Worse, the huntsman, beset by dwarves, escapes the woods – sans Lumi, her trail going cold for now. Suffice to say, the prince is not particularly pleased. Finding the true identity of the huntsman, the PCs have to capture and surprise the man in his fully mapped cabin. And then, suddenly, albino centipedes pop up, summoned by some eldritch force, to kill the servant now turned liability. Mysteriously, the huntsman seems to have some ties with the castle, notably its catacombs. Upon solving a puzzle-lock, the PCs may encounter more of the weird centipedes in the again, fully mapped catacombs of the castle. Upon thwarting an assassination attempt on them, the PCS will have to prove at least partially their diplomatic mettle and convince the prince they are not responsible for all the misfortunes – thankfully, the Attendant Queen seems to have located Lumi via a scrying device and offers to teleport the PCS to the location: An offer they should be glad to take, since the atmosphere at the castle has turned quite frosty towards them…
Of course, the spell doesn’t send them to Lumi – but to some other place the PCs will not particularly appreciate – and thus, this module ends with a cliffhanger to be continued in part 2.
Editing and formatting re top-notch, I didn’t notice any significant glitches. Layout adheres to a printer-friendly 2-column standard with color-coded boxes for skill/combat/etc.-boxes and white background, rendering the module rather printer-friendly. The artworks range from nice b/w-pencil-drawings of the characters to fitting stock art and the cartography, as always with AaW, is formidable. The module comes with player-friendly high-res versions of all the maps. The pdf comes fully bookmarked and extensively uses nested bookmarks for maximum convenience – Two thumbs up!

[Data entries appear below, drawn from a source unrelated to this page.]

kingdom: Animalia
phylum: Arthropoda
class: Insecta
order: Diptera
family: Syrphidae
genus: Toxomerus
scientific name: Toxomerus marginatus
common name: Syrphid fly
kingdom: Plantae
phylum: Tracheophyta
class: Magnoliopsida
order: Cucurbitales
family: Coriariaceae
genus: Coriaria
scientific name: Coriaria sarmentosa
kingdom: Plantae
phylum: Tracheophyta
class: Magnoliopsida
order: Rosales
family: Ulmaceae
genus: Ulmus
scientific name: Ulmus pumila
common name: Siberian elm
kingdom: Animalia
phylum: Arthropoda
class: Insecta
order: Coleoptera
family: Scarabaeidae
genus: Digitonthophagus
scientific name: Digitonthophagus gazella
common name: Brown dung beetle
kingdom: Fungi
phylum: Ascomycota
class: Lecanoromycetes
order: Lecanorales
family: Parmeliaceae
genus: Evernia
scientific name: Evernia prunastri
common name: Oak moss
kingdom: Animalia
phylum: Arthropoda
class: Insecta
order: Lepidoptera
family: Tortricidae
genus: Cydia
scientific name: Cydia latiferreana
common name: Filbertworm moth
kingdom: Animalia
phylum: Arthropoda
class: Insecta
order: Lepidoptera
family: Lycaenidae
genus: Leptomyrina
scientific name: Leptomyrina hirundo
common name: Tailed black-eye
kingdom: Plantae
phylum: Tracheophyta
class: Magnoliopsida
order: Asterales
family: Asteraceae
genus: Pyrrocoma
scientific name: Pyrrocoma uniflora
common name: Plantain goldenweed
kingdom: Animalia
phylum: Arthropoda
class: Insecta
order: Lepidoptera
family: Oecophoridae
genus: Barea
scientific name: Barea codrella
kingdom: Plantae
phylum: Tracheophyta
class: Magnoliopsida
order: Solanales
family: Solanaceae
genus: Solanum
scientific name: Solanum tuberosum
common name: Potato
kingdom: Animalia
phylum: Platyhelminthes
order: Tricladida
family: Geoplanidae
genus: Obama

When I first heard about this module, I face-palmed – with fairy-tales being as popular as they are for adaptations right now, everyone and his aunt seem to have a new, grim, dark take on the tropes, often failing miserably. cough movie cough I grew up with the original, rather bloody version of the story and honestly, never could stand most adaptations out there. And then, there is the fact that fairy-tales often make for bad, railroad adventures with clichéd plotlines and cardboard cut-out characters.
Snow-White is none of these things. Even without the mythological yarn that suffuses this adventure’s theme, we get a rather interesting module that breaks multiple conventions of how modules usually play out – from the opening to finish, we get intrigue, uncommon encounters, smart adversaries that actually act as befitting of their Int-score and most of all: A plot that is many things, but neither predictable, nor linear. The chase, the research – all ties in together nicely and makes the PCs actually work for their progress, while still having the chance of not leaving a stupefied group behind.
Yes, Snow-White is an expensive module when looking at the page-count – but authors Stephen Yeardley, Jonathan Nelson and Will Myers have created a yarn that dares to be different, offers something for all kinds of players and is refreshing, innovative and exciting to boot, resulting in one of the finest modules AaW have so far produced and in me being on the edge of my seat, looking forward to seeing whether they can maintain this level of quality in part 2. An exciting, unconventional module that works best when used by a DM with a bit of experience, Snow White Part I deserves a final verdict of 5 stars + seal of approval.